Влияние торговых барьеров на международные отношения огромно. В мире свободной торговли граждане одной страны могут использовать преимущества более широкого разделения труда с помощью мирной торговли. Но в мире с жесткими торговыми ограничениями подобные преимущества можно получить только посредством войны – силой ограничив суверенитет страны, отказывающей в доступе к нужным продуктам или рынкам. Свобода торговли делает войну экономически невыгодной; далеко зашедший протекционизм делает войну выгодной{107}
.В конце XIX в. мрачные перспективы были уже достаточно ясны. Никогда прежде потенциал международной специализации в деле создания богатства не был столь высок, причем благодаря непрерывному потоку технологических достижений он с каждым днем увеличивался. Однако в это же время страны начали закрывать свои границы. Хотя уровень протекционизма был еще сравнительно терпимым, все почему-то были уверены, что торговые барьеры будут только расти.

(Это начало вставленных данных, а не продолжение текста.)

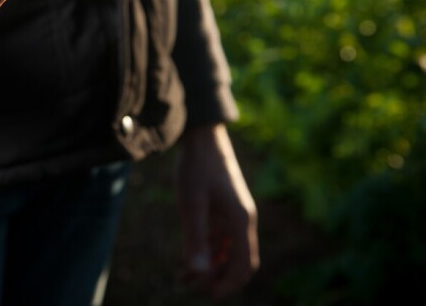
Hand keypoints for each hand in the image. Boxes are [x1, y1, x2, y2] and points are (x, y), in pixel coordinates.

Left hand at [175, 123, 259, 300]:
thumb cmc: (197, 168)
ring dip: (209, 268)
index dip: (228, 285)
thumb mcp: (192, 204)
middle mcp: (242, 221)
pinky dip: (206, 253)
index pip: (244, 265)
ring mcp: (232, 215)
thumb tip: (198, 273)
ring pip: (226, 252)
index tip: (207, 295)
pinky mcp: (222, 210)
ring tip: (183, 279)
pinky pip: (218, 240)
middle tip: (189, 288)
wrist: (200, 137)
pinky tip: (187, 261)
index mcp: (241, 221)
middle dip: (217, 279)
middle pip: (237, 262)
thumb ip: (195, 239)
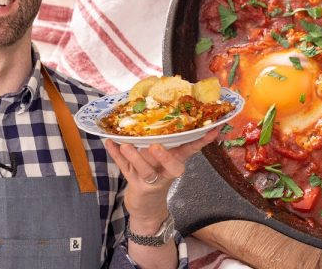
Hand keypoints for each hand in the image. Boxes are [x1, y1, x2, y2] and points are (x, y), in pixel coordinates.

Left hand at [104, 128, 219, 232]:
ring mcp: (150, 180)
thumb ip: (174, 142)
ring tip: (126, 145)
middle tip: (156, 146)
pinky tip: (108, 142)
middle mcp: (166, 172)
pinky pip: (124, 168)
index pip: (191, 150)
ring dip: (134, 157)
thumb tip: (179, 114)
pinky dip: (115, 155)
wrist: (147, 207)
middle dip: (164, 157)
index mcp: (177, 161)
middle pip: (170, 166)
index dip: (201, 141)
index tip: (212, 130)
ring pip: (144, 170)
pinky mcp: (135, 185)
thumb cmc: (158, 175)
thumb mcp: (169, 160)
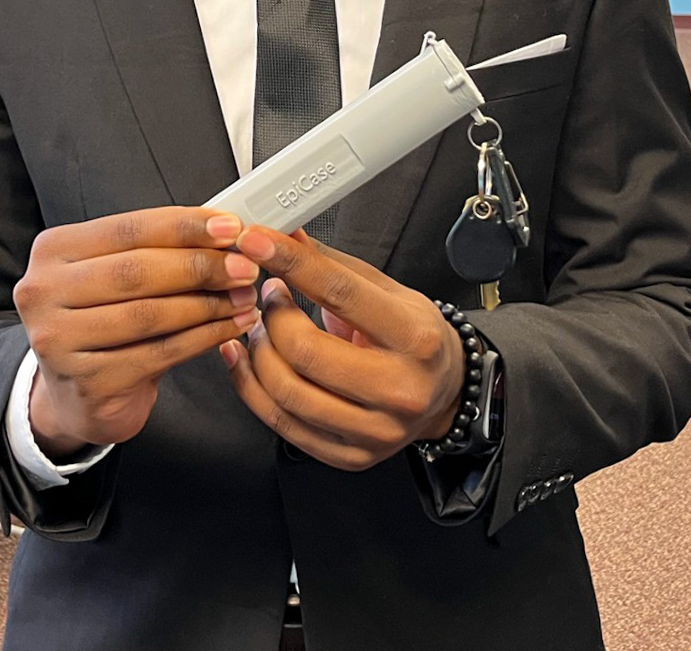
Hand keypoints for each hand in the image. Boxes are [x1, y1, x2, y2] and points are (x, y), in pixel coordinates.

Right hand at [14, 207, 258, 459]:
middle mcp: (43, 292)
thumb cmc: (105, 323)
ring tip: (244, 298)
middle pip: (137, 270)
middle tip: (245, 267)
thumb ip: (157, 250)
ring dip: (208, 304)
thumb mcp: (117, 276)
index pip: (128, 229)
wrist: (77, 395)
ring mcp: (58, 340)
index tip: (231, 227)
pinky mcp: (86, 381)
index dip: (185, 227)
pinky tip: (229, 330)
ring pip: (150, 314)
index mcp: (53, 251)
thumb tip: (224, 231)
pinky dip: (203, 338)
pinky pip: (159, 353)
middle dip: (201, 266)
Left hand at [217, 227, 463, 471]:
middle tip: (267, 296)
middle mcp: (400, 389)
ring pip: (287, 392)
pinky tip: (245, 359)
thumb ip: (335, 266)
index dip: (291, 263)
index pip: (341, 294)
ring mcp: (375, 430)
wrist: (444, 392)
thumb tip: (288, 235)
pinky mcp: (349, 455)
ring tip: (259, 328)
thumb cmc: (415, 338)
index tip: (256, 241)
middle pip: (306, 352)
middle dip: (271, 316)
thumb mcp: (388, 292)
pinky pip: (281, 424)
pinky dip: (250, 386)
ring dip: (257, 352)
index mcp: (415, 338)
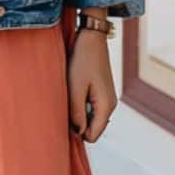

Гораздо хуже было то, что в безумной имперской гонке за захват новых территорий великие державы быстро укрепляли политический контроль над периферией. Казалось, что мир раскалывается на большие имперские блоки, более или менее изолированные друг от друга. Создавалось впечатление, что страны, контролирующие эти блоки, обретут высшую власть, а те, чья территория недостаточна для процветания в условиях изоляции, будут обречены{108}
.В этих условиях кобденовский космополитизм выглядел безнадежно устаревшим. Расширение возможностей охватившего всю планету разделения труда вело не к эпохе мира, а, напротив, толкало страны к неизбежному и кровавому конфликту. Что вызвало столь чудовищный поворот событий? Ожидание того, что страны исходя из своих интересов закроют свои экономики для внешнего мира. А что питало эти ожидания? Растущее убеждение, что национальное экономическое планирование – это веяние будущего. Таким образом, стремление к централизации трансформировало наследие промышленной революции – из мира, свободного от войн, в мир войны. Будет вполне уместно назвать эту трансформацию промышленной контрреволюцией в международных делах{109}
.Таким образом, промышленная контрреволюция обеспечила интеллектуальное обоснование для агрессивного национализма, империализма и милитаризма – для тех сил, которые в конечном итоге и привели к Первой мировой войне. Но связь между централизацией и силами разрушения глубже любых рациональных соображений. Как я пытался показать выше, вера в централизованный контроль выросла из глубинных импульсов – из глубокого чувства дезориентации, возникшего вследствие того, что все традиционные истины пасторальной цивилизации подверглись сомнению. Призывы к централизованному планированию были ответом на эту дезориентацию, потому что обещали с помощью политических действий восстановить сплоченность деревенской, общинной, жизни. Придерживаясь реакционных по своей сути ценностей, промышленная контрреволюция воспользовалась перспективами науки и технологии. Утверждая, что логика индустриализации требует централизации экономической власти, промышленная контрреволюция умудрилась оседлать разом и прогресс, и ностальгию по прошлому. Иными словами, она предложила иллюзорную программу «назад в будущее».